Here is a sketch at the proof of this:

 - The inputs which are constant deriving paths become references of the serialized derivations, but they are content-addressed per the above.

 - For inputs which are output deriving paths, we cannot directly reference the input because in general it is not built yet.
   We instead "peel back" the output deriving path to take its underlying serialized derivation (the `drvPath` field), and reference that.
   Since it is a derivation, it must be content-addressed

 - There are no other ways a store object would end up in an input closure.
   The references of a derivation in store object form always come from solely from the inputs of the derivation.

### Deriving Path {#deriving-path-encoding}

- *constant*

  Constant deriving paths are encoded simply as the underlying store path is.
  Thus, we see that every encoded store path is also a valid encoded (constant) deriving path.

- *output*

  Output deriving paths are encoded by

  - encoding of a store path referring to a derivation

  - a `^` separator (or `!` in some legacy contexts)

  - the name of an output of the previously referred derivation

  > **Example**
  >
  > ```
  > /nix/store/lxrn8v5aamkikg6agxwdqd1jz7746wz4-firefox-98.0.2.drv^out
  > ```
  >
  > This parses like so:
  >
  > ```
  > /nix/store/lxrn8v5aamkikg6agxwdqd1jz7746wz4-firefox-98.0.2.drv^out
  > |------------------------------------------------------------| |-|
  > store path (usual encoding)                                    output name
  >                                                           |--|
  >                                                           note the ".drv"
  > ```

## Extending the model to be higher-order

**Experimental feature**: [`dynamic-derivations`](@docroot@/development/experimental-features.md#xp-feature-dynamic-derivations)

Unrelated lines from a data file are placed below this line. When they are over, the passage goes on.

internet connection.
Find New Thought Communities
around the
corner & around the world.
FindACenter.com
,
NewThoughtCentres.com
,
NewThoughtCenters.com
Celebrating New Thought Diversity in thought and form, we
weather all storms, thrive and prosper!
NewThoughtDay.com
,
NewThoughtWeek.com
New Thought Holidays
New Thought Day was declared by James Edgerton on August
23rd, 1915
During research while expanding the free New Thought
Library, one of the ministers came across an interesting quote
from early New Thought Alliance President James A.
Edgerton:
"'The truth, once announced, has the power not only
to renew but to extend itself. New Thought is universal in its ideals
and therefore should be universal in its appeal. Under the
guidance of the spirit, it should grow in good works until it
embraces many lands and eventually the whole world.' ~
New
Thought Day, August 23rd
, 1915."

We can apply the same extension discussed for the abstract model to the concrete model.
Again, only the data type for Deriving Paths needs to be modified.
Derivations are the same except for using the new extended deriving path data type.

```idris
type OutputName = String

data DerivingPath
  = Constant { storeObj : StorePath }
  | Output {
      drv    : DerivingPath, -- Note: changed
      output : OutputName,
    }
```

Now, the `drv` field of `Output` is itself a `DerivingPath` instead of a `StorePath`.

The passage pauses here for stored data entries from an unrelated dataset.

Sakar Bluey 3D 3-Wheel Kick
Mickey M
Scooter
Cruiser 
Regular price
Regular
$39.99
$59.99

Under this extended model, `DerivingPath`s are thus inductively built up from an `Constant`, contains in 0 or more outer `Output`s.

### Encoding {#deriving-path-encoding}

The encoding is adjusted in a very simplest way, merely displaying the same

> **Example**
>
> ```
> /nix/store/lxrn8v5aamkikg6agxwdqd1jz7746wz4-firefox-98.0.2.drv^foo.drv^bar.drv^out
> |----------------------------------------------------------------------------| |-|
> inner deriving path (usual encoding)                                           output name
> |--------------------------------------------------------------------| |-----|
> even more inner deriving path (usual encoding)                         output name
> |------------------------------------------------------------| |-----|
> innermost constant store path (usual encoding)                 output name
> ```

## Extra extensions

### `__structuredAttrs`

Historically speaking, most users of Nix made GNU Bash with a script the command run, regardless of what they were doing.
Bash variable are automatically created from env vars, but bash also supports array and string-keyed map variables in addition to string variables.
People also usually create derivations using language which also support these richer data types.
It was thus desired a way to get this data from the language "planning" the derivation to language to bash, the language evaluated at "run time".

`__structuredAttrs` does this by smuggling inside the core derivation format a map of named richer data.
At run time, this becomes two things:

1. A JSON file containing that map.
2. A bash script setting those variables.

The bash command can be passed a script which will "source" that Nix-created bash script, setting those variables with the richer data.
The outer script can then do whatever it likes with those richer variables as input.